------ DATA FOR ANALYSIS
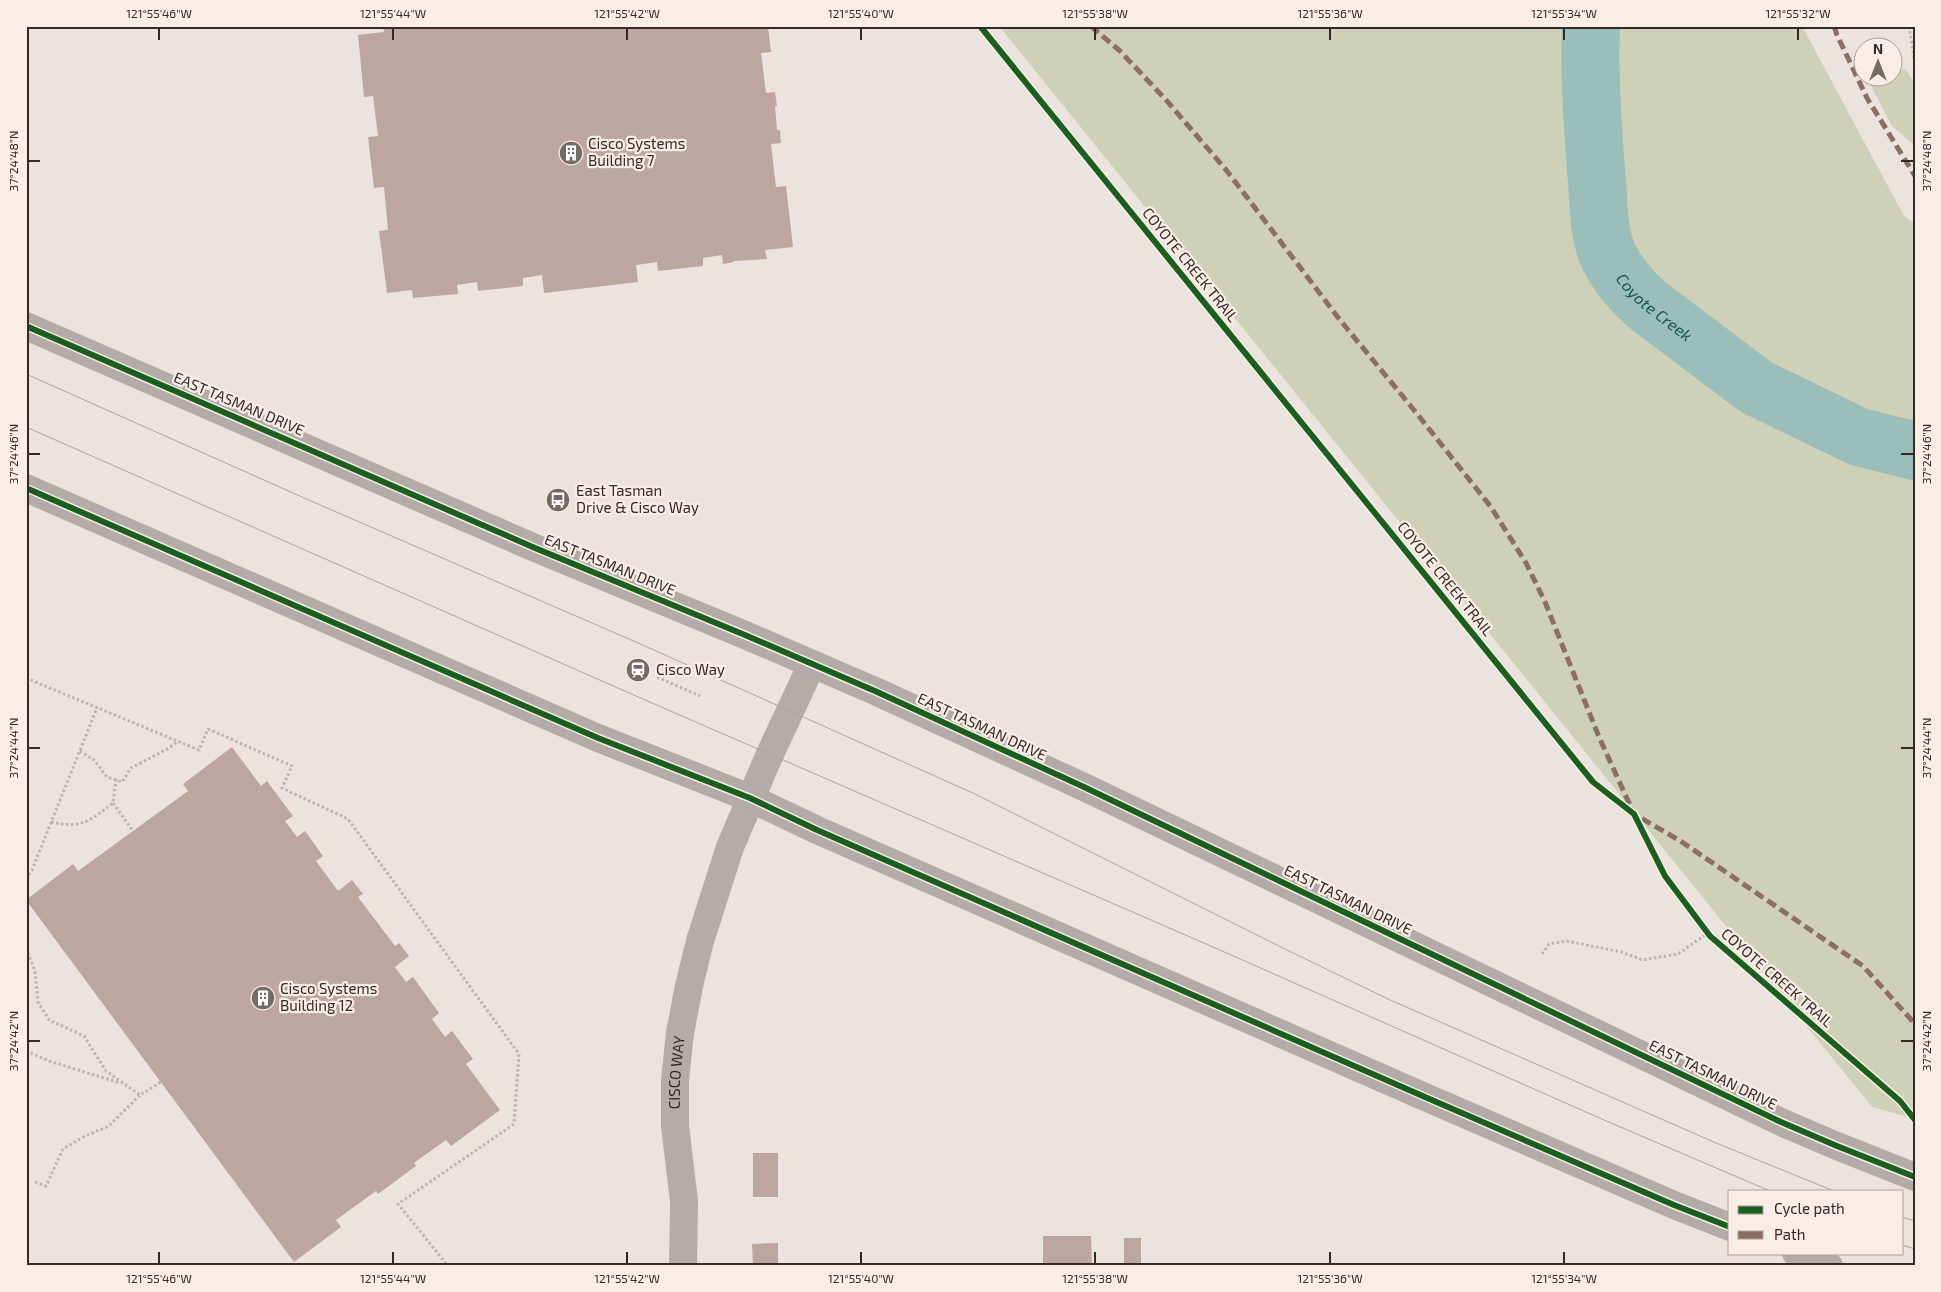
<svg xmlns="http://www.w3.org/2000/svg" width="1941" height="1292" font-family="'Exo 2',sans-serif">
  <style>
    .green { fill: #ced0b8 }
    .lines { fill: none; stroke-linecap: round; stroke-linejoin: round }
    .river { stroke: #9abeba; stroke-width: 58 }
    .building { fill: #bea6a0 }
    .path { stroke: #bdb5b0; stroke-width: 3; stroke-dasharray: 2.5 2.5; stroke-linecap: butt }
    .secondary { stroke: #b5aca8; stroke-width: 28 }
    .primary { stroke: #b3aba7; stroke-width: 28 }
    .tram { stroke: #aba5a2; stroke-width: 1 }
    .quiet { stroke: #8d6e63; stroke-width: 5; stroke-dasharray: 10 5; stroke-linecap: butt }
    .cycleway-casing { stroke: #f9eee5; stroke-width: 9 }
    .cycleway { stroke: #1b5e20; stroke-width: 6 }
    .ticks { fill: none; stroke: #342926; stroke-width: 2 }
    .labels { text-anchor: middle; stroke-width: 4.5; stroke-linejoin: round; paint-order: stroke }
    .poi-label { font-size: 15px; fill: #342926; stroke: #f9eee5; text-anchor: start }
    .street-label { font-size: 15px; fill: #342926; stroke: #f9eee5 }
    .water-label { font-size: 16px; font-style: italic; fill: #1c5554; stroke: #f9eee5 }
    .neatline { fill: none; stroke: #342926; stroke-width: 2 }
    .ticks-label { font-size: 12px; text-anchor: middle; fill: #342926 }
  </style>
  <rect width="100%" height="100%" fill="#ebe4de"/>
  <g class="green">
    <path d="M999,26H1802L1904,216L1915,224V1119L1872,1107Z"/>
    <path d="M1905,69L1915,83V146L1892,126L1867,78H1894V70Z"/>
  </g>
  <g class="lines">
    <path class="river" id="s1" d="M1591,26C1589,78 1593,131 1597,182C1599,207 1598,234 1609,257C1619,277 1633,293 1650,307L1756,387L1859,437L1915,451"/>
  </g>
  <g class="building">
    <path d="M383,26H768L771,52L761,53L766,93L775,92L777,106H775L777,130H780L781,143L771,144L776,187L786,186L793,247L765,250L767,259L734,261V262L723,264L722,255L703,258V266L658,271L657,262L636,265L638,282L544,293L542,275L523,278V286L478,291L477,282L457,285L458,294L413,298L412,290L387,293L379,231L388,230L384,187L374,188L368,137L378,136L373,96L364,97L358,35L384,32Z"/>
    <path d="M232,747L261,786L267,781L293,816L285,821L297,837L305,831L323,856L316,861L338,891L352,880L363,894L358,897L395,946L399,943L409,956L395,967L406,982L413,977L439,1013L432,1019L445,1037L452,1031L473,1059L466,1064L500,1110L451,1146L446,1140L414,1163L416,1166L378,1194L376,1191L336,1220L341,1227L294,1262L26,900L73,864L78,871L188,791L183,784Z"/>
    <rect x="753" y="1153" width="25" height="44"/>
    <path d="M1043,1236H1091L1092,1266H1043Z"/>
    <path d="M1124,1238H1141V1263L1124,1264Z"/>
    <path d="M778,1243V1266H753L752,1244Z"/>
  </g>
  <g class="lines">
    <g class="path">
      <path d="M1909,26L1915,64"/>
      <path d="M657,677L700,696"/>
      <path d="M26,678L199,750L208,729L292,766L282,788L348,819L519,1054L514,1124L398,1204L448,1266"/>
      <path d="M80,751L94,760L107,777L122,782L131,768L169,748L178,741"/>
      <path d="M113,803L133,831"/>
      <path d="M51,822C81,829 90,821 113,803L116,779"/>
      <path d="M26,879L32,870L97,708"/>
      <path d="M26,948L35,971L38,1002L49,1020L84,1036L106,1071L140,1095L161,1082"/>
      <path d="M1542,954L1549,944L1567,941L1621,952L1643,960L1678,954L1708,933"/>
      <path d="M26,1051L49,1061L120,1083"/>
      <path d="M35,1182L46,1186L63,1149L83,1137L109,1126L140,1095"/>
    </g>
    <path class="secondary" id="s2" d="M683,1266L684,1201L675,1126V1080L680,1033L689,986L700,941L730,847L770,754L812,664"/>
    <g class="primary">
      <path d="M26,326L535,548L745,635L875,691L1084,787L1781,1122L1837,1146L1915,1177"/>
      <path d="M26,488L598,738L750,798L817,830L1425,1097L1674,1205L1730,1227"/>
      <path d="M1796,1253L1829,1266"/>
    </g>
    <g class="tram">
      <path d="M26,374L311,501L645,646L975,794L1285,949L1388,999L1716,1143L1834,1191"/>
      <path d="M26,427L636,696L1213,947L1604,1120L1770,1191"/>
      <path d="M1902,1217L1915,1221"/>
      <path d="M1902,1245L1915,1249"/>
    </g>
    <g class="quiet">
      <path d="M1091,26L1120,51L1167,101L1227,171L1340,320L1414,410L1491,507L1526,563L1545,602L1599,737L1634,814L1682,842L1863,966L1915,1024"/>
      <path d="M1834,26L1837,35L1867,98L1915,176"/>
    </g>
    <g class="cycleway-casing">
      <g id="cycleway">
        <path d="M980,26L1593,782L1634,814L1665,876L1710,936L1900,1101L1915,1120"/>
        <path d="M26,326L535,548L745,635L875,691L1084,787L1781,1122L1837,1146L1915,1177"/>
        <path d="M26,488L598,738L750,798L817,830L1425,1097L1674,1205L1730,1227"/>
      </g>
    </g>
    <use href="#cycleway" class="cycleway"/>
  </g>
  <path class="ticks" d="M159,28V40M393,28V40M627,28V40M861,28V40M1095,28V40M1330,28V40M1564,28V40M1798,28V40M28,161H40M1901,161H1914M28,454H40M1901,454H1914M28,748H40M1901,748H1914M28,1041H40M1901,1041H1914M159,1252V1264M393,1252V1264M627,1252V1264M861,1252V1264M1095,1252V1264M1330,1252V1264M1564,1252V1264"/>
  <defs>
    <g id="building-disc" transform="scale(1.25)"><circle r="9.5" fill="#746a66" stroke="#f9eee5"/><path d="M-4-6H4V6H1V3H-1V6H-4ZM-2.5-4.3h1.7v1.8h-1.7ZM.8-4.3h1.7v1.8H.8ZM-2.5-1h1.7V.8h-1.7ZM.8-1h1.7V.8H.8Z" fill="#fff"/></g>
    <g id="bus-disc" transform="scale(1.25)"><circle r="9.5" fill="#746a66" stroke="#f9eee5"/><path d="M-5-6H5V4H4V6H2V4H-2V6H-4V4H-5ZM-3.5-4V0h7V-4ZM-3.5 1.2v1.5H-2V1.2ZM2 1.2v1.5H3.5V1.2Z" fill="#fff"/></g>
    <g id="station-disc" transform="scale(1.25)"><circle r="9.5" fill="#746a66" stroke="#f9eee5"/><path d="M-3-6H3Q5-6 5-4V2Q5 4 3 4L4.5 6H3L1.5 4h-3L-3 6H-4.5L-3 4Q-5 4-5 2V-4Q-5-6-3-6ZM-3.5-4v3h7v-3ZM-3.5 1v1.5H-2V1ZM2 1v1.5H3.5V1Z" fill="#fff"/></g>
  </defs>
  <g fill-rule="evenodd">
    <use href="#building-disc" x="571" y="153"/>
    <use href="#bus-disc" x="558" y="500"/>
    <use href="#station-disc" x="638" y="670"/>
    <use href="#building-disc" x="263" y="998"/>
  </g>
  <g class="labels">
    <g class="poi-label">
      <text x="588" y="149">Cisco Systems<tspan x="588" dy="17">Building 7</tspan></text>
      <text x="576" y="496">East Tasman<tspan x="576" dy="17">Drive &amp; Cisco Way</tspan></text>
      <text x="656" y="675">Cisco Way</text>
      <text x="280" y="994">Cisco Systems<tspan x="280" dy="17">Building 12</tspan></text>
    </g>
    <g class="street-label">
      <text transform="translate(1190 265) rotate(51)" y="5">COYOTE CREEK TRAIL</text>
      <text transform="translate(239 404) rotate(23)" y="5">EAST TASMAN DRIVE</text>
      <text transform="translate(610 565) rotate(22)" y="5">EAST TASMAN DRIVE</text>
      <text transform="translate(1445 579) rotate(51)" y="5">COYOTE CREEK TRAIL</text>
      <text transform="translate(982 727) rotate(25)" y="5">EAST TASMAN DRIVE</text>
      <text transform="translate(1348 900) rotate(26)" y="5">EAST TASMAN DRIVE</text>
      <text transform="translate(1777 978) rotate(41)" y="5">COYOTE CREEK TRAIL</text>
      <text dy="5" stroke="none"><textPath href="#s2" startOffset="194">CISCO WAY</textPath></text>
      <text transform="translate(1713 1075) rotate(26)" y="5">EAST TASMAN DRIVE</text>
    </g>
    <g class="water-label">
      <text dy="6" stroke="none"><textPath href="#s1" startOffset="301">Coyote Creek</textPath></text>
    </g>
  </g>
  <rect width="1941" height="1292" fill="none" stroke="#f9eee5" stroke-width="55"/>
  <rect x="1728" y="1190" width="175" height="65" fill="#f9eee5" stroke="#aa9f99"/>
  <rect x="1738" y="1206" width="25" height="8" fill="#1b5e20" stroke="#aa9f99"/>
  <text x="1774" y="1214" font-size="15" fill="#342926">Cycle path</text>
  <rect x="1738" y="1231" width="25" height="8" fill="#8d6e63" stroke="#aa9f99"/>
  <text x="1774" y="1240" font-size="15" fill="#342926">Path</text>
  <g transform="translate(1878 62)"><circle r="24" fill="#f9eee5" stroke="#aa9f99"/>
  <path d="M0-4L9 19L0 12L-9 19Z" fill="#746a66"/>
  <text y="-8" font-size="14" font-weight="bold" text-anchor="middle" fill="#342926">N</text>
  </g>
  <rect x="28" y="28" width="1886" height="1236" class="neatline"/>
  <g class="ticks-label">
    <text x="159" y="18">121°55'46"W</text>
    <text x="393" y="18">121°55'44"W</text>
    <text x="627" y="18">121°55'42"W</text>
    <text x="861" y="18">121°55'40"W</text>
    <text x="1095" y="18">121°55'38"W</text>
    <text x="1330" y="18">121°55'36"W</text>
    <text x="1564" y="18">121°55'34"W</text>
    <text x="1798" y="18">121°55'32"W</text>
    <text transform="translate(14 161) rotate(-90)" y="4">37°24'48"N</text>
    <text transform="translate(1927 161) rotate(-90)" y="4">37°24'48"N</text>
    <text transform="translate(14 454) rotate(-90)" y="4">37°24'46"N</text>
    <text transform="translate(1927 454) rotate(-90)" y="4">37°24'46"N</text>
    <text transform="translate(14 748) rotate(-90)" y="4">37°24'44"N</text>
    <text transform="translate(1927 748) rotate(-90)" y="4">37°24'44"N</text>
    <text transform="translate(14 1041) rotate(-90)" y="4">37°24'42"N</text>
    <text transform="translate(1927 1041) rotate(-90)" y="4">37°24'42"N</text>
    <text x="159" y="1283">121°55'46"W</text>
    <text x="393" y="1283">121°55'44"W</text>
    <text x="627" y="1283">121°55'42"W</text>
    <text x="861" y="1283">121°55'40"W</text>
    <text x="1095" y="1283">121°55'38"W</text>
    <text x="1330" y="1283">121°55'36"W</text>
    <text x="1564" y="1283">121°55'34"W</text>
  </g>
</svg>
------------
**REQUIRED ACTION**
Could you repeat exactly the lines above from the line with "#9abeba; stroke-width: 58" up to and including the line with "#f9eee5; stroke-width: 9", and only those?

**ANSWER BOX**
    .river { stroke: #9abeba; stroke-width: 58 }
    .building { fill: #bea6a0 }
    .path { stroke: #bdb5b0; stroke-width: 3; stroke-dasharray: 2.5 2.5; stroke-linecap: butt }
    .secondary { stroke: #b5aca8; stroke-width: 28 }
    .primary { stroke: #b3aba7; stroke-width: 28 }
    .tram { stroke: #aba5a2; stroke-width: 1 }
    .quiet { stroke: #8d6e63; stroke-width: 5; stroke-dasharray: 10 5; stroke-linecap: butt }
    .cycleway-casing { stroke: #f9eee5; stroke-width: 9 }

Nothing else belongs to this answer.